• Dataset items:
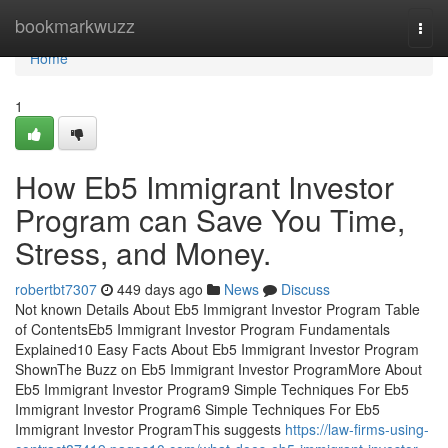
Home
bookmarkwuzz
Togg
navi
Home
1
How Eb5 Immigrant Investor
Program can Save You Time,
Stress, and Money.
robertbt7307
449 days ago
News
Discuss
Not known Details About Eb5 Immigrant Investor Program Table
of ContentsEb5 Immigrant Investor Program Fundamentals
Explained10 Easy Facts About Eb5 Immigrant Investor Program
ShownThe Buzz on Eb5 Immigrant Investor ProgramMore About
Eb5 Immigrant Investor Program9 Simple Techniques For Eb5
Immigrant Investor Program6 Simple Techniques For Eb5
Immigrant Investor ProgramThis suggests
https://law-firms-using-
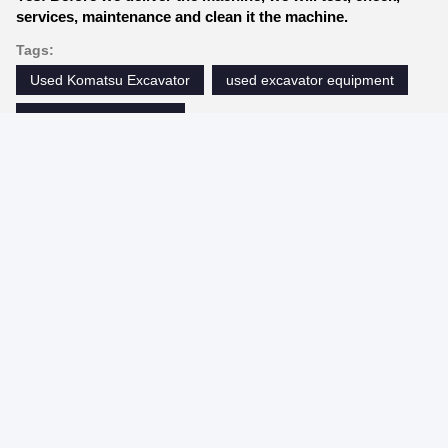
services, maintenance and clean it the machine.
Tags:
Used Komatsu Excavator
used excavator equipment
used excavator digger
Contacts
Contacts:
Mrs. Demi
Tel:
86--19355931362
Contact Now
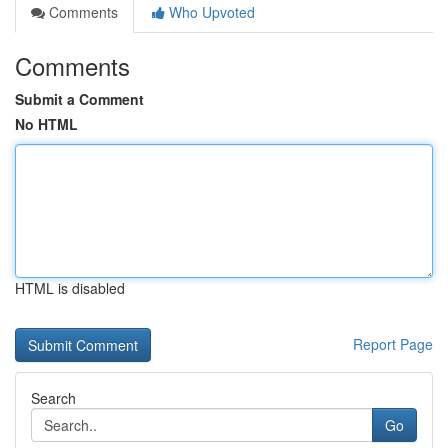
Comments
Who Upvoted
Comments
Submit a Comment
No HTML
HTML is disabled
Report Page
Search
Go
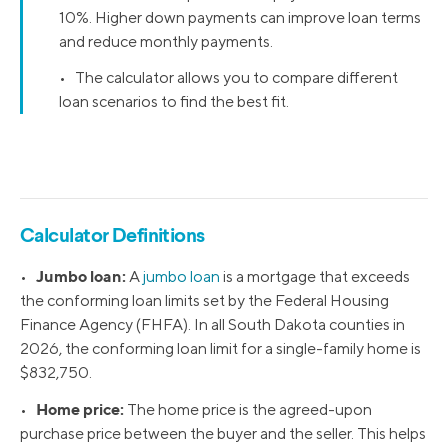
10%. Higher down payments can improve loan terms
and reduce monthly payments.
• The calculator allows you to compare different
loan scenarios to find the best fit.
Calculator Definitions
Jumbo loan:
•
A
jumbo loan
is a mortgage that exceeds
the conforming loan limits set by the Federal Housing
Finance Agency (FHFA). In all South Dakota counties in
2026, the conforming loan limit for a single-family home is
$832,750.
Home price:
•
The home price is the agreed-upon
purchase price between the buyer and the seller. This helps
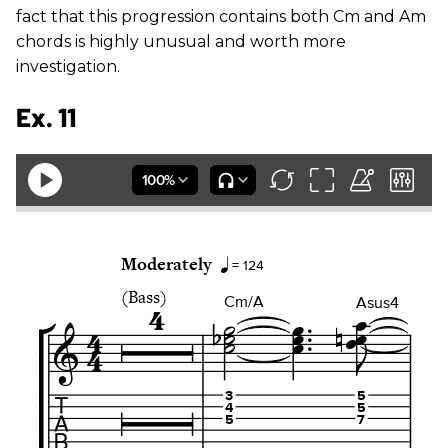
fact that this progression contains both Cm and Am
chords is highly unusual and worth more
investigation.
Ex. 11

• To-do item: Put the lines from the start of the items up to and including the line containing "of ContentsEb5 Immigrant" into a Markdown table with the columns Number and Item line. Give each line its own row, skip blank lines, and leave out the pictures.

• Response box:
| Number | Item line |
|---|---|
| 1 | Home |
| 2 | bookmarkwuzz |
| 3 | Togg |
| 4 | navi |
| 5 | Home |
| 6 | 1 |
| 7 | How Eb5 Immigrant Investor |
| 8 | Program can Save You Time, |
| 9 | Stress, and Money. |
| 10 | robertbt7307 |
| 11 | 449 days ago |
| 12 | News |
| 13 | Discuss |
| 14 | Not known Details About Eb5 Immigrant Investor Program Table |
| 15 | of ContentsEb5 Immigrant Investor Program Fundamentals |